Unfortunately does not look like it will last. High low to mid 40’s by Thursday in Cleveland and then same on the weekend. This Winter sucks. Also, might have above normal temps to close out the month if trend continues. 

So, discouraging. Need more than 3 to 4 days of cold to make solid, safe ice.


----------



## HeaVyMeTaLFiSHinGFiEnD (Oct 2, 2010)

DBV said:


> Unfortunately does not look like it will last. High low to mid 40’s by Thursday in Cleveland and then same on the weekend. This Winter sucks. Also, might have above normal temps to close out the month if trend continues.
> 
> So, discouraging. Need more than 3 to 4 days of cold to make solid, safe ice.

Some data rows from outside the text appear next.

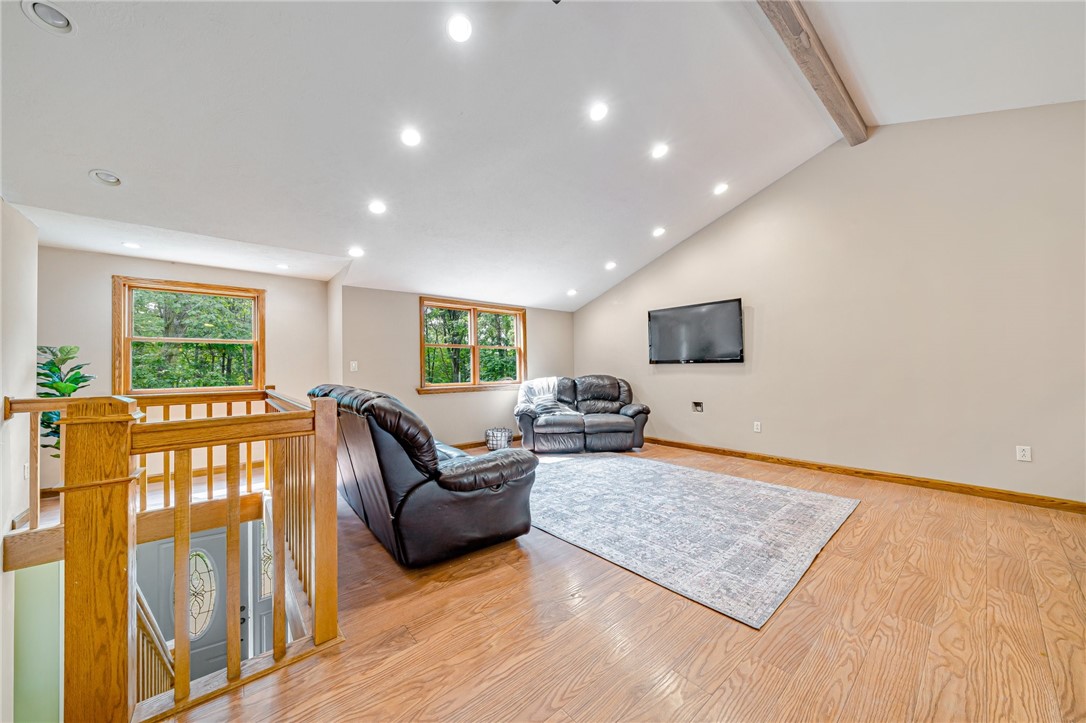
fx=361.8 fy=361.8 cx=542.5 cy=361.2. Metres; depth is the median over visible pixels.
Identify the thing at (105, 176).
recessed light
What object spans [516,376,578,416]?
throw blanket
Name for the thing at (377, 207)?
recessed light
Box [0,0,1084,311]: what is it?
ceiling
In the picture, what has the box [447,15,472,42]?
recessed light
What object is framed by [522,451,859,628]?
rug
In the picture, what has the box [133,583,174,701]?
stair railing
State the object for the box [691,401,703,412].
wall outlet
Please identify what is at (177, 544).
stair railing
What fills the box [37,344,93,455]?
potted plant
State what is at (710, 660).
floor
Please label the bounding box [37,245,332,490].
entry wall
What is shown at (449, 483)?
leather sofa
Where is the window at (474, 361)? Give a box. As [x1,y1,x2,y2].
[418,297,527,393]
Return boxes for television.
[647,298,743,364]
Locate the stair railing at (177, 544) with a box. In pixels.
[2,384,339,722]
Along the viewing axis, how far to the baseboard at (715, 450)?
3.40 m
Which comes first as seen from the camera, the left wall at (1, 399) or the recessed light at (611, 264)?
the left wall at (1, 399)
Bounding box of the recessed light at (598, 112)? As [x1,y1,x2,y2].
[588,102,608,121]
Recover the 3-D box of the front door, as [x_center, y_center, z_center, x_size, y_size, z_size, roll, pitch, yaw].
[-3.632,2.763,3.753,0.916,2.096,0.107,0,-1,-40]
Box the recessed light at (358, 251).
[348,246,364,257]
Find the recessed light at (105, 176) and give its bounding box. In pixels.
[89,169,121,186]
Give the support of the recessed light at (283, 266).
in the ceiling
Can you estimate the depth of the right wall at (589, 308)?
3.41 m
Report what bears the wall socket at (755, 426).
attached to the right wall at (589, 308)
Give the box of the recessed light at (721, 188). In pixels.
[713,182,729,195]
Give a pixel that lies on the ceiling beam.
(817, 85)
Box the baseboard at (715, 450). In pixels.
[645,436,1085,513]
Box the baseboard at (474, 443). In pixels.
[450,439,488,449]
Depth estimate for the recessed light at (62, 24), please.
1.65 m
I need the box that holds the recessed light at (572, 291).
[566,288,577,295]
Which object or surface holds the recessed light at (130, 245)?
in the ceiling
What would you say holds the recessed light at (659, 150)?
in the ceiling
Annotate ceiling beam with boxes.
[754,0,868,145]
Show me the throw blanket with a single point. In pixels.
(525, 388)
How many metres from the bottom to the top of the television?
0.783 m
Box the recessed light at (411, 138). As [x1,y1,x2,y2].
[400,127,421,146]
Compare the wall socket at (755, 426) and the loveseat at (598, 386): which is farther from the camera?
the loveseat at (598, 386)
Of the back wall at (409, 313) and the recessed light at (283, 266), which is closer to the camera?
the recessed light at (283, 266)
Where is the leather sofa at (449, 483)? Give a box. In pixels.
[309,385,538,567]
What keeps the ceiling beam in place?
attached to the ceiling
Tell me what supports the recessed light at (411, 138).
in the ceiling
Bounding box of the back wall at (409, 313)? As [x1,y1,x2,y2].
[338,284,576,448]
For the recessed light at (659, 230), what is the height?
0.054 m
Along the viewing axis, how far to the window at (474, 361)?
5.57 m
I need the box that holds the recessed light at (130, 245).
[122,241,140,249]
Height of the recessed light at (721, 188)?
0.051 m
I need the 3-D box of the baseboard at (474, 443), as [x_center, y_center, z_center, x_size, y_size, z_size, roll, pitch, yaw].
[-1.063,1.234,5.358,4.480,0.089,0.016,0,-1,-40]
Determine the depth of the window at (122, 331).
4.05 m
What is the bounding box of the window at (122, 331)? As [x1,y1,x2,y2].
[110,276,265,397]
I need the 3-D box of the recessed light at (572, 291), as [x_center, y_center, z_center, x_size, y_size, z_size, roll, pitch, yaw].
[0.466,-1.100,5.770,0.176,0.060,0.177,0,-1,-40]
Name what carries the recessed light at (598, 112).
in the ceiling
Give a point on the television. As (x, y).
(662, 315)
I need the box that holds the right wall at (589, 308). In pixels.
[571,101,1085,503]
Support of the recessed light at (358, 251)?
in the ceiling
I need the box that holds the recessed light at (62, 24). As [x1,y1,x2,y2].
[21,0,75,34]
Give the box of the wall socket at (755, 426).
[753,421,761,432]
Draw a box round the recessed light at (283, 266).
[276,263,288,269]
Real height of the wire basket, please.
0.292 m
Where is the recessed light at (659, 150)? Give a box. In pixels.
[651,143,669,158]
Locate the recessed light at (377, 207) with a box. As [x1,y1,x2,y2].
[368,200,386,214]
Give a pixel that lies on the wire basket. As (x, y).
(496, 445)
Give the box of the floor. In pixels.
[120,438,1085,722]
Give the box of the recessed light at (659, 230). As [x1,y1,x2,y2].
[652,226,665,236]
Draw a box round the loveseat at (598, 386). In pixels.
[513,374,649,453]
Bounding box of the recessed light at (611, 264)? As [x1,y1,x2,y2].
[604,260,616,269]
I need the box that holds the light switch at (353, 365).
[349,360,357,371]
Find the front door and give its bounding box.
[135,530,231,686]
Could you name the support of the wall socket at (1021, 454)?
attached to the right wall at (589, 308)
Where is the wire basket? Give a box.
[484,427,513,450]
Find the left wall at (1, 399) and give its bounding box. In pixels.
[0,198,37,722]
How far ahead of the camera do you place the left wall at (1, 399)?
2.27 m
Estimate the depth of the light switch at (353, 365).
4.54 m
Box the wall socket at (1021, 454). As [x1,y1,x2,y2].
[1015,445,1031,461]
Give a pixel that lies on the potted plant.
(75, 388)

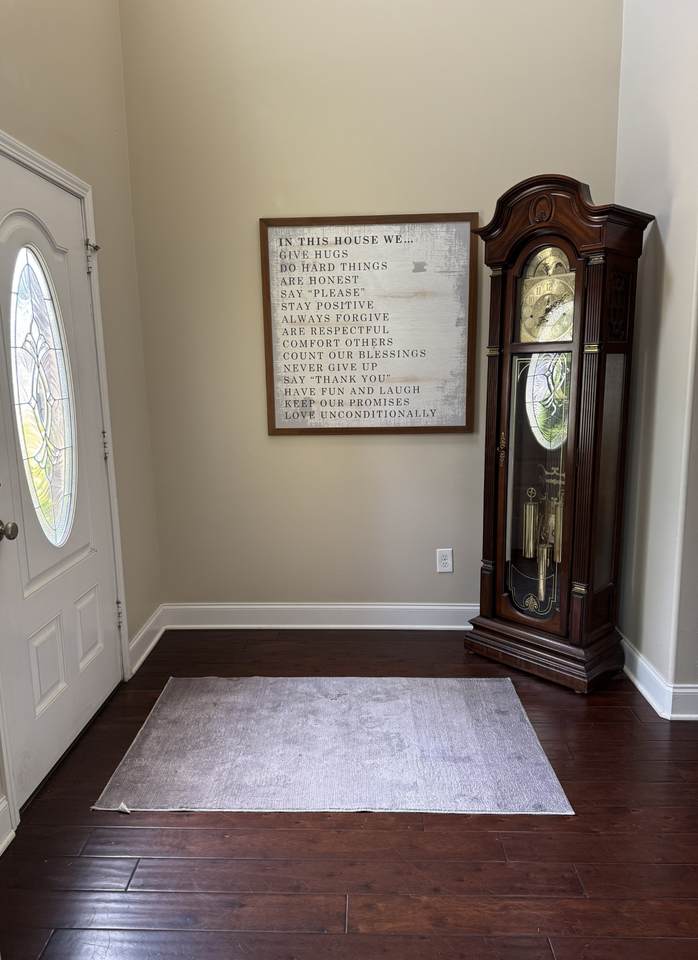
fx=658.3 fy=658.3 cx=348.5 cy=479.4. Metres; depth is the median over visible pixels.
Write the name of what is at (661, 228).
right wall
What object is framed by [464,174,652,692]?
grandfather clock
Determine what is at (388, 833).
floor
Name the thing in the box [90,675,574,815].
rug
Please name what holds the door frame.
attached to the left wall at (43, 65)
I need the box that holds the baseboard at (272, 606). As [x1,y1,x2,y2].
[161,602,477,629]
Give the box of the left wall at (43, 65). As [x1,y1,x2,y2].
[0,0,163,840]
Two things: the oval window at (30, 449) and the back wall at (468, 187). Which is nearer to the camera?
the oval window at (30, 449)
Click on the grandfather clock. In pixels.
(573, 610)
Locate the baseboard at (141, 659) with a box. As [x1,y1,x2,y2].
[128,604,166,674]
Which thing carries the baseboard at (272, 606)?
attached to the back wall at (468, 187)
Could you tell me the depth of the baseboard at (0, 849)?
1.96 m
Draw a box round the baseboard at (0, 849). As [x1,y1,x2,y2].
[0,795,14,854]
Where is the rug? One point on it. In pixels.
(495, 716)
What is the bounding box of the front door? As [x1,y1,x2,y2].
[0,153,121,816]
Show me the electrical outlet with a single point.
(446, 561)
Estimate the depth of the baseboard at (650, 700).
2.68 m
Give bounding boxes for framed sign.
[260,213,478,434]
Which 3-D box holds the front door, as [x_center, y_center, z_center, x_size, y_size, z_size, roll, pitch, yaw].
[-1.039,-0.012,2.342,0.112,2.034,0.890,0,10,3]
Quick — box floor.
[0,627,697,959]
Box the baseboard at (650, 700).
[620,631,697,720]
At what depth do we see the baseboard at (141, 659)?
3.21 m
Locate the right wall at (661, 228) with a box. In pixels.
[612,0,697,717]
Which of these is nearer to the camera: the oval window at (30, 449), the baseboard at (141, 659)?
the oval window at (30, 449)
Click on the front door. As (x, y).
(65, 627)
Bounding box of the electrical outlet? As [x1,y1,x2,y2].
[436,548,453,572]
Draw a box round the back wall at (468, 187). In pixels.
[119,0,624,610]
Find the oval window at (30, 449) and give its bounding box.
[8,245,75,546]
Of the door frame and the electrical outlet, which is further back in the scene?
the electrical outlet
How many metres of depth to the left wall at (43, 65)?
2.81 m
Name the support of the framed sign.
attached to the back wall at (468, 187)
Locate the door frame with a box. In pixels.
[0,133,130,828]

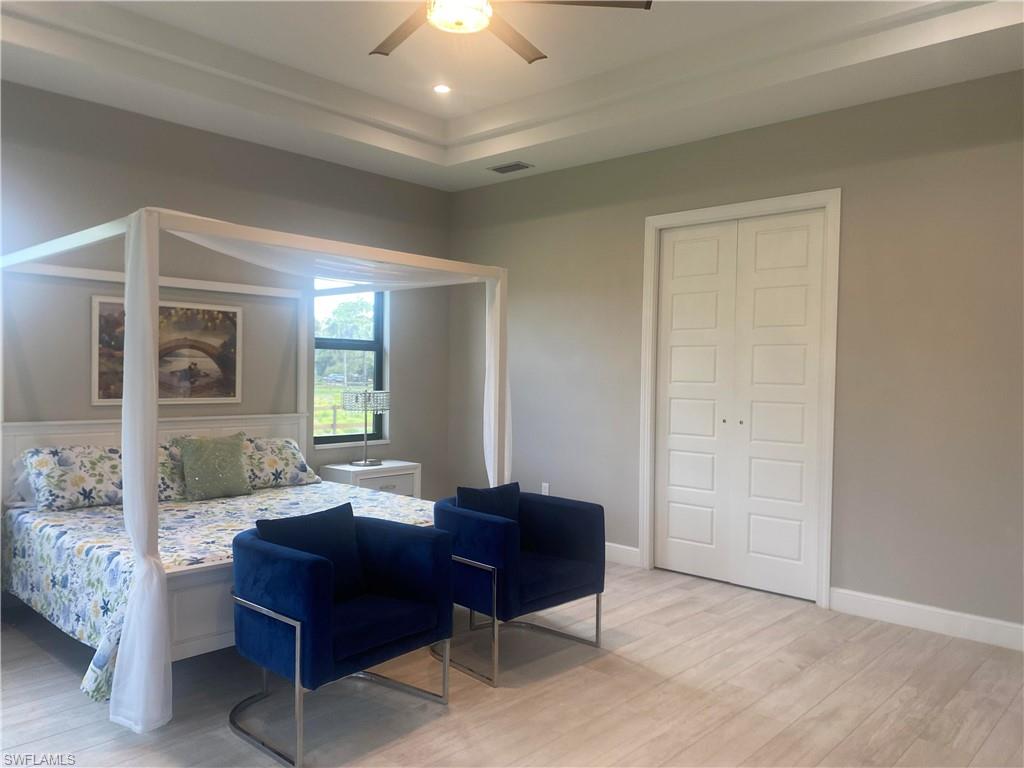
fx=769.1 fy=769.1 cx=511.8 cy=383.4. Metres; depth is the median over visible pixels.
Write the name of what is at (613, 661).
floor
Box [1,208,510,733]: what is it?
canopy bed
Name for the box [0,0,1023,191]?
ceiling
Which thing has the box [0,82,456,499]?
left wall
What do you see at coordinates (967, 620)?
baseboard
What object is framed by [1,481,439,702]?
bedspread
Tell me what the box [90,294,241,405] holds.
framed picture
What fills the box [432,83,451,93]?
recessed light
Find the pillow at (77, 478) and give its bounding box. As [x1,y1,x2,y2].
[17,444,121,510]
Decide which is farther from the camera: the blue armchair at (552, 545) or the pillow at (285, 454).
the pillow at (285, 454)
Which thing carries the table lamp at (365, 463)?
on the nightstand
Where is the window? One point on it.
(376, 347)
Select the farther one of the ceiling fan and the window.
the window
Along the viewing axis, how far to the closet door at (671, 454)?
5.00 m
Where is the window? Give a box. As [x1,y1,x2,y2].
[313,280,388,447]
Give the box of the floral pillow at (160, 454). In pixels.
[156,437,186,500]
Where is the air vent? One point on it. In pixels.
(497, 168)
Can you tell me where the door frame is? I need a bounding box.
[638,190,840,608]
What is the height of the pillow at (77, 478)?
0.333 m
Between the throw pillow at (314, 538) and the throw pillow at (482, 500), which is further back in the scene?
the throw pillow at (482, 500)
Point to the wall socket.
(543, 485)
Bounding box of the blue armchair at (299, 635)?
[224,506,453,767]
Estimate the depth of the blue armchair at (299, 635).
2.95 m
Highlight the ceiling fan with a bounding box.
[368,0,651,63]
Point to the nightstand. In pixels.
(350, 474)
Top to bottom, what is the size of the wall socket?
0.118 m
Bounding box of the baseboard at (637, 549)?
[604,542,640,567]
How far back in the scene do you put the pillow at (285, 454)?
5.10 m
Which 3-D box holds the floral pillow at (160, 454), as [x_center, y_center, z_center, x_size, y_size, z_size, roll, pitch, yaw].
[-2.211,0.523,4.617,0.370,0.355,0.680,2,2,42]
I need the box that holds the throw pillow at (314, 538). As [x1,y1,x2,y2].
[253,500,369,601]
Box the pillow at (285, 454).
[242,437,318,488]
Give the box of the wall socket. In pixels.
[541,482,550,494]
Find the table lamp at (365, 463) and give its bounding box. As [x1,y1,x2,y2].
[340,388,389,465]
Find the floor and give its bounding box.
[0,558,1023,767]
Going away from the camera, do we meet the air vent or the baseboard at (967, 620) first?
the baseboard at (967, 620)
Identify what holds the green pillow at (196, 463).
on the bedspread
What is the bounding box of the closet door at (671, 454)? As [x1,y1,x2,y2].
[651,207,825,603]
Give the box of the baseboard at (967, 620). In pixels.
[830,587,1023,650]
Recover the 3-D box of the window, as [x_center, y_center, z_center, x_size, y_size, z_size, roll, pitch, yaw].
[-1.327,-0.221,6.207,0.131,1.470,0.787,2,2,42]
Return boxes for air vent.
[487,161,533,173]
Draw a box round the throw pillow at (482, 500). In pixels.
[456,481,520,522]
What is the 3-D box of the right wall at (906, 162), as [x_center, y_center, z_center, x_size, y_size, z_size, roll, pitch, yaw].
[1.580,-0.261,4.946,5.810,3.190,0.160,2,2,42]
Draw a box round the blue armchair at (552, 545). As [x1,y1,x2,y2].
[434,486,607,687]
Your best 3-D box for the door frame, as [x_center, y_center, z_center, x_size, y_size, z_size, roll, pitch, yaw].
[1.477,0.076,5.067,1.380,2.494,0.171,2,2,42]
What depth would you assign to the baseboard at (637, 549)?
5.54 m
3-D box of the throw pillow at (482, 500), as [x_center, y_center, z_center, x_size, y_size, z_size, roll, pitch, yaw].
[-0.108,0.693,4.001,0.186,0.355,0.423,2,2,42]
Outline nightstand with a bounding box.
[321,460,421,499]
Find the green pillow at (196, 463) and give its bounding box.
[177,433,251,500]
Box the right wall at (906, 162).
[446,68,1023,642]
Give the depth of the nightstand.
5.80 m

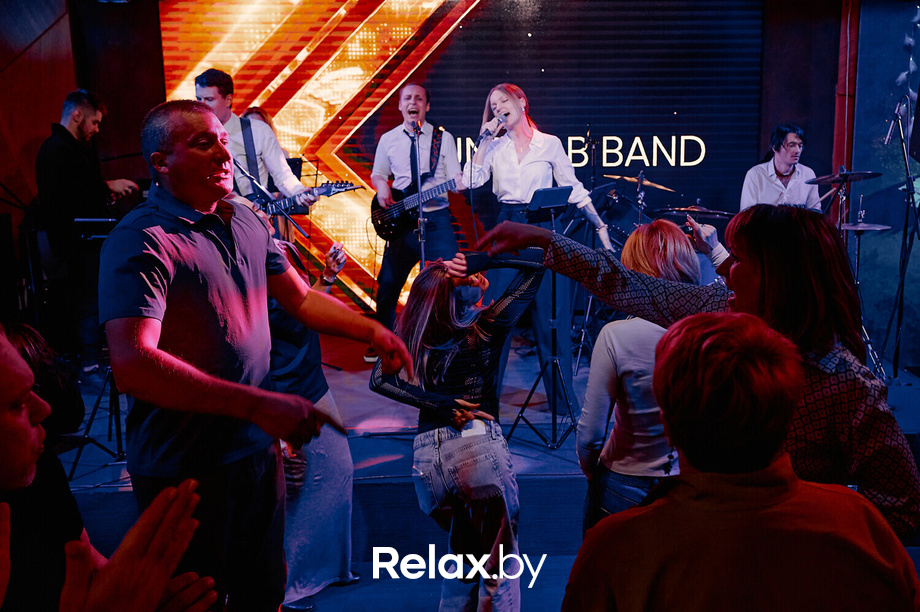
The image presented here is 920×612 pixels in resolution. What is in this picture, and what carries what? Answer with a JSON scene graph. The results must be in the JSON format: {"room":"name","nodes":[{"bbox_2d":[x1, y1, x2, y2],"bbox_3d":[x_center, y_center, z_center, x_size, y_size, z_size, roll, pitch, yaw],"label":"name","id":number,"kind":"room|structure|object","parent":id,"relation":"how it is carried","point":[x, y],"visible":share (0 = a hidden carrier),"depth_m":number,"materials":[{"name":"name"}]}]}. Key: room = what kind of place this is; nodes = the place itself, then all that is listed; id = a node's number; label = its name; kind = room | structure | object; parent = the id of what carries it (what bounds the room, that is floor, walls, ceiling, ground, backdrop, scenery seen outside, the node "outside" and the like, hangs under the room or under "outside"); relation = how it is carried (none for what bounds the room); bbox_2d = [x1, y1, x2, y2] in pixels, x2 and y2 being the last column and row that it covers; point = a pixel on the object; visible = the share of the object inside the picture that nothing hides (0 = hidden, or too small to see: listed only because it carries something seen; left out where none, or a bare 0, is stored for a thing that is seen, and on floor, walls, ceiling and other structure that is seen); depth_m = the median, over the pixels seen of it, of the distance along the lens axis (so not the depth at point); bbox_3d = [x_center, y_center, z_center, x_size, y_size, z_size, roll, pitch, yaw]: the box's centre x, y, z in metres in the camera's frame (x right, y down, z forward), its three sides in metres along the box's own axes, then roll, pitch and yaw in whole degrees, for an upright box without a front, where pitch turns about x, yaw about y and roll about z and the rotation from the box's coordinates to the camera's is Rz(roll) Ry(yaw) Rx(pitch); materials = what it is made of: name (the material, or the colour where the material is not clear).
{"room":"bar","nodes":[
{"label":"bar","id":0,"kind":"room"},
{"bbox_2d":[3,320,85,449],"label":"person","id":1,"kind":"object","parent":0,"point":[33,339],"visible":0.37,"depth_m":2.69},
{"bbox_2d":[0,323,223,611],"bbox_3d":[-0.678,0.590,1.351,0.659,1.149,0.688,-1,10,0],"label":"man","id":2,"kind":"object","parent":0,"point":[2,421],"visible":1,"depth_m":1.29},
{"bbox_2d":[99,99,410,611],"bbox_3d":[-0.557,0.224,2.340,0.593,1.466,0.718,7,13,38],"label":"man","id":3,"kind":"object","parent":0,"point":[204,172],"visible":0.99,"depth_m":2.15},
{"bbox_2d":[265,227,357,609],"bbox_3d":[-0.663,0.341,3.269,0.566,1.482,0.549,-1,10,0],"label":"woman","id":4,"kind":"object","parent":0,"point":[344,550],"visible":0.36,"depth_m":3.19},
{"bbox_2d":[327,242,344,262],"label":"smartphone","id":5,"kind":"object","parent":4,"relation":"in","point":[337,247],"visible":0.82,"depth_m":3.58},
{"bbox_2d":[370,251,547,611],"bbox_3d":[0.016,0.476,2.855,0.553,1.277,0.580,-1,10,0],"label":"woman","id":6,"kind":"object","parent":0,"point":[456,352],"visible":0.97,"depth_m":2.72},
{"bbox_2d":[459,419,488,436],"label":"pocket paper","id":7,"kind":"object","parent":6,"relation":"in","point":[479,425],"visible":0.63,"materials":[{"name":"white paper"}]},
{"bbox_2d":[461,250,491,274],"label":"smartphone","id":8,"kind":"object","parent":6,"relation":"in","point":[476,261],"visible":0.85,"depth_m":2.72,"materials":[{"name":"black glass"}]},
{"bbox_2d":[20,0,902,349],"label":"back wall","id":9,"kind":"structure","parent":0,"point":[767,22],"depth_m":6.24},
{"bbox_2d":[159,0,768,318],"bbox_3d":[0.071,-1.358,6.517,4.416,2.994,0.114,-1,10,0],"label":"led screen","id":10,"kind":"object","parent":9,"relation":"attached to","point":[344,148],"visible":0.71,"depth_m":6.45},
{"bbox_2d":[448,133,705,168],"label":"sign lettering","id":11,"kind":"object","parent":10,"relation":"attached to","point":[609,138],"visible":0.87,"depth_m":6.49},
{"bbox_2d":[50,335,919,607],"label":"stage floor","id":12,"kind":"object","parent":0,"point":[523,388],"visible":0.52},
{"bbox_2d":[34,88,141,368],"bbox_3d":[-2.164,-0.448,5.043,0.606,1.463,0.579,5,12,29],"label":"man","id":13,"kind":"object","parent":12,"relation":"on","point":[78,122],"visible":0.83,"depth_m":4.85},
{"bbox_2d":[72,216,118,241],"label":"keyboard","id":14,"kind":"object","parent":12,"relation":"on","point":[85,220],"visible":0.41,"depth_m":4.50,"materials":[{"name":"black plastic"}]},
{"bbox_2d":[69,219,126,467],"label":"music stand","id":15,"kind":"object","parent":12,"relation":"on","point":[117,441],"visible":0.54,"depth_m":4.20,"materials":[{"name":"black metal"}]},
{"bbox_2d":[194,67,310,223],"bbox_3d":[-1.235,-0.721,5.065,0.701,1.221,0.524,-1,10,0],"label":"man","id":16,"kind":"object","parent":12,"relation":"on","point":[211,90],"visible":0.49,"depth_m":4.94},
{"bbox_2d":[261,180,358,216],"bbox_3d":[-0.939,-0.597,5.109,0.654,0.237,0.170,-1,10,0],"label":"electric guitar","id":17,"kind":"object","parent":16,"relation":"in","point":[324,186],"visible":0.65,"depth_m":5.09,"materials":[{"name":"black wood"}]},
{"bbox_2d":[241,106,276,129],"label":"person","id":18,"kind":"object","parent":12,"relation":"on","point":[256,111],"visible":0.12,"depth_m":5.92},
{"bbox_2d":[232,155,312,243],"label":"microphone stand","id":19,"kind":"object","parent":12,"relation":"on","point":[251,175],"visible":0.45,"depth_m":4.76,"materials":[{"name":"black"}]},
{"bbox_2d":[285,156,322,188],"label":"music stand","id":20,"kind":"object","parent":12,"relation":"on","point":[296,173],"visible":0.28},
{"bbox_2d":[367,85,463,361],"bbox_3d":[-0.289,-0.510,5.678,0.618,1.672,0.692,-1,10,0],"label":"man","id":21,"kind":"object","parent":12,"relation":"on","point":[400,147],"visible":0.86,"depth_m":5.55},
{"bbox_2d":[369,172,469,241],"bbox_3d":[-0.261,-0.664,5.709,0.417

Its Ohio, things change on a dime. Gotta keep the faith


----------



## kit carson (Jan 24, 2016)

Those day time temps shouldn't hurt a thing refreeze and make ice every night. We should be good to go in a couple days

Sent from my SM-T560NU using Tapatalk


----------



## swone (Jan 24, 2007)

HeaVyMeTaLFiSHinGFiEnD said:


> Its Ohio, things change on a dime. Gotta keep the faith


How do I like this post 15 times?!? Don’t they know you have the coolest ice fishing toy in the history of the world sitting in a rolling cooler ready to move out?
*
FREEEEEEEEEEEEEEEEEZE*!!!


----------



## Smitty82 (Mar 13, 2011)

The title of this thread screams Browns Fan...


----------



## bumpus (Jan 17, 2015)

I'm about the only person in my social circle that thrives for the ice so I constantly get asked in these winter's if I think it will happen I always just say ice fishing in Ohio is like being a browns all we can do is hope


----------



## HeaVyMeTaLFiSHinGFiEnD (Oct 2, 2010)

swone said:


> How do I like this post 15 times?!? Don’t they know you have the coolest ice fishing toy in the history of the world sitting in a rolling cooler ready to move out?
> *
> FREEEEEEEEEEEEEEEEEZE*!!!









there sitting there all nice and grouped up, waiting to get thrown in some peanut oil.


----------



## HeaVyMeTaLFiSHinGFiEnD (Oct 2, 2010)




----------



## DBV (Jan 8, 2011)

HeaVyMeTaLFiSHinGFiEnD said:


> Its Ohio, things change on a dime. Gotta keep the faith


Hope you are right, but the weather anymore kind of lost the faith. Can’t even have one snowstorm without rain like will be happening today anymore. Seems like whatever the season, we get more above average temps than average or below for long stretches.

Sure hope we get ice and a long stretch of cold weather, but don’t trust this pattern that we are in.


----------



## loweman165 (May 15, 2015)

https://images.app.goo.gl/xmnR6TGew5PHdZUM9


----------



## loweman165 (May 15, 2015)




----------



## swone (Jan 24, 2007)




----------